What you need to do:
Can you carry on the forum thread about fish in the Coldwater River from the point where it stops?

# Coldwater River (creek?).... Middleville/Freeport area?



## waterfoul (May 18, 2005)

Drove over it several times today. Stopped on one bridge and saw what appeared to be MANY brookies. I know this is a stocked stream... what else might there be in it other than brookies?


----------



## Jekart (Apr 27, 2006)

I fish it regularly and have never caught a brookie, I get browns but so far that is it. Aside from suckers and shiners. Stocking report shows nothing other than browns.


----------



## FISH (Jul 14, 2002)

rainbows, i've caught a few nice rainbows, i think they stock them above baker street.


----------



## Alpha Buck (Jan 24, 2006)

The river has rainbows and browns but I have never heard of or caught a brookie in the coldwater.


----------



## vando45 (Feb 25, 2004)

Chubs maybe? Plenty of those.


----------



## Trout King (May 1, 2002)

Saved entries:
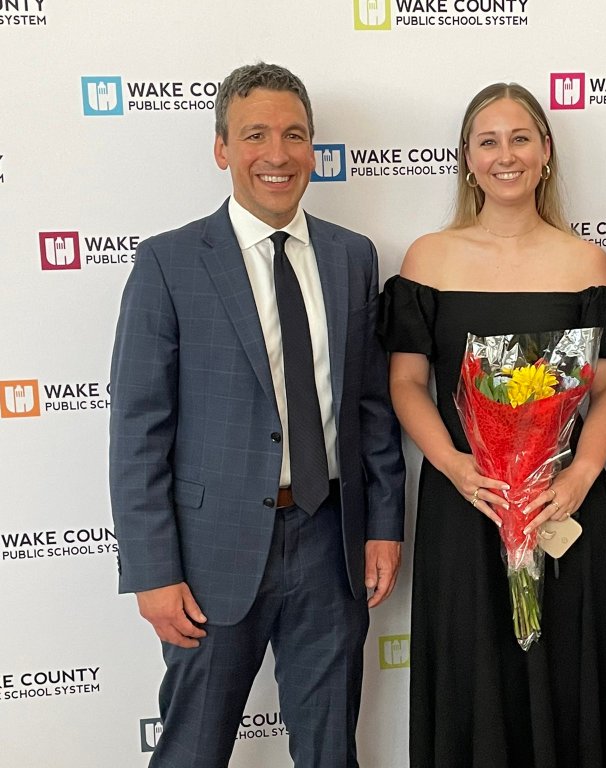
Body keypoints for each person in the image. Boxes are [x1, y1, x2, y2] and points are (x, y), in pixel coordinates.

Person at [108, 62, 405, 768]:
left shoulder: (351, 257)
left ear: (313, 149)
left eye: (294, 135)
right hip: (211, 555)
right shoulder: (169, 263)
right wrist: (152, 570)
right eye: (255, 135)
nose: (278, 153)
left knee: (329, 751)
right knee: (192, 750)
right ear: (222, 149)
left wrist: (384, 525)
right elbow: (138, 431)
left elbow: (371, 408)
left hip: (330, 542)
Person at [379, 82, 606, 768]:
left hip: (562, 507)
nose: (506, 155)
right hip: (467, 504)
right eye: (488, 141)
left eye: (520, 138)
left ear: (545, 151)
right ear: (467, 158)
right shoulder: (427, 258)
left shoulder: (587, 263)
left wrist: (579, 476)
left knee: (567, 684)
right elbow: (406, 383)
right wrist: (456, 466)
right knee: (473, 683)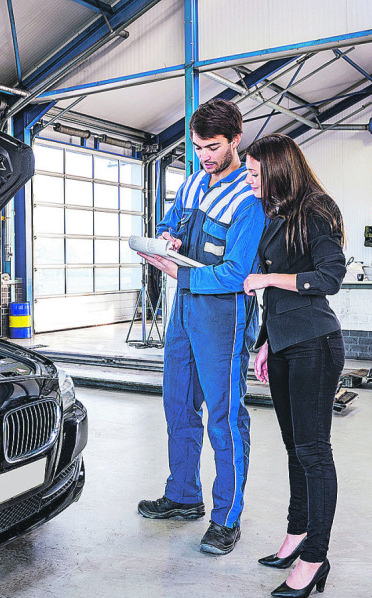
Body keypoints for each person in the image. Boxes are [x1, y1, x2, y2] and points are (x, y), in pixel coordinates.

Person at [137, 99, 267, 556]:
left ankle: (227, 517)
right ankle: (182, 495)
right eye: (196, 148)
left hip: (224, 316)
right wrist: (165, 237)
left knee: (225, 417)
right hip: (184, 312)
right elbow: (170, 223)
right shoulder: (190, 184)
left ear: (236, 139)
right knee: (177, 404)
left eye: (212, 147)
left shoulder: (251, 199)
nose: (204, 157)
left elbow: (235, 273)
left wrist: (177, 273)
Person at [241, 133, 346, 598]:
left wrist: (264, 277)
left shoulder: (316, 210)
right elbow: (277, 298)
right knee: (293, 449)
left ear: (279, 170)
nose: (248, 178)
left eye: (254, 172)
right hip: (284, 344)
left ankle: (315, 557)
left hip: (314, 345)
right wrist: (265, 342)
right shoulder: (276, 214)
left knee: (313, 452)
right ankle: (296, 534)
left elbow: (330, 277)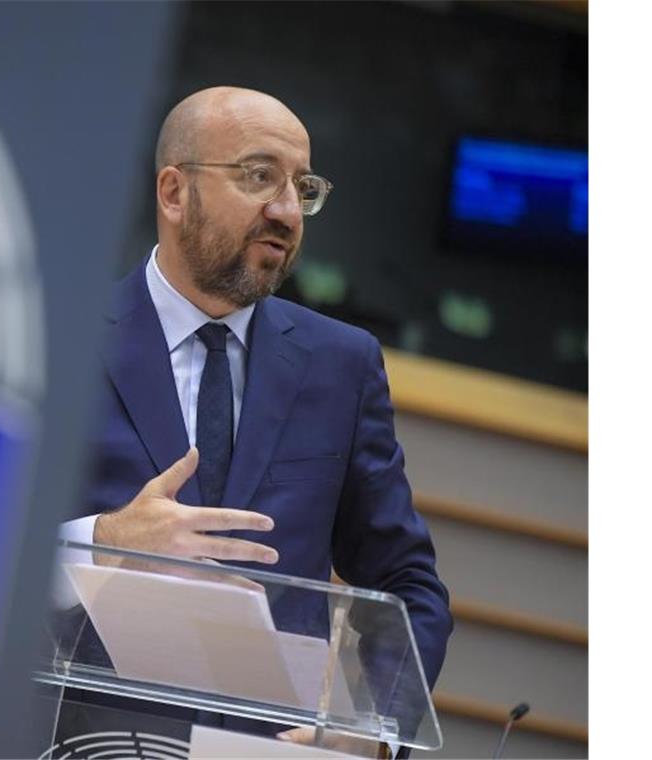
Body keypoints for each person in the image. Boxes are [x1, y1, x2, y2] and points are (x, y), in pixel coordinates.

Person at [60, 86, 453, 757]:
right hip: (71, 733)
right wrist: (104, 538)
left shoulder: (341, 365)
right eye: (258, 176)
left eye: (303, 187)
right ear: (175, 191)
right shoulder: (62, 330)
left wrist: (373, 727)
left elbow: (409, 588)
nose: (286, 211)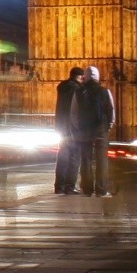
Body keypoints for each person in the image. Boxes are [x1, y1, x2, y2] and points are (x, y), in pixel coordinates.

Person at [73, 65, 117, 197]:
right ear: (97, 77)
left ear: (85, 77)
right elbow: (111, 111)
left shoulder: (79, 92)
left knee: (85, 159)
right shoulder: (105, 91)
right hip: (100, 130)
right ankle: (101, 189)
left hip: (84, 130)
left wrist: (78, 127)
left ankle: (87, 189)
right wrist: (107, 127)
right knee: (101, 160)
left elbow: (74, 113)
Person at [53, 66, 85, 194]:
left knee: (62, 156)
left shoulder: (62, 87)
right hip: (74, 128)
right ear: (80, 77)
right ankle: (69, 186)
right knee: (74, 157)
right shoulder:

Response area:
Hey Mike, the Coldwater is way too warm for brookies. You were probably seeing chubs. It runs through a lot of farmland and that warms it up a lot. It is actually a county drain so that makes it hard to maintain cove because they don't want it all clogged up and stuff. There are however some decent browns in it. This isn't a typical trout stream, and is mostly flat with light current, fairly deep, making it hard to fish due to pushing a wake ahead of you for 50 yds.


----------



## waterfoul (May 18, 2005)

Well, standing approx. 15-18' above the river looking down stream... they were definitely trout... especially the ones feeding on top. Must have been small rainbows or I guess they could have been browns. I was guessing at the brookies mostly based on size. Guess I'll have to get in with a rod and find out for sure though eh??


----------



## Creek-Chub (Apr 15, 2004)

Waterfoul said:


> Well, standing approx. 15-18' above the river looking down stream... they were definitely trout... especially the ones feeding on top. Must have been small rainbows or I guess they could have been browns. I was guessing at the brookies mostly based on size. Guess I'll have to get in with a rod and find out for sure though eh??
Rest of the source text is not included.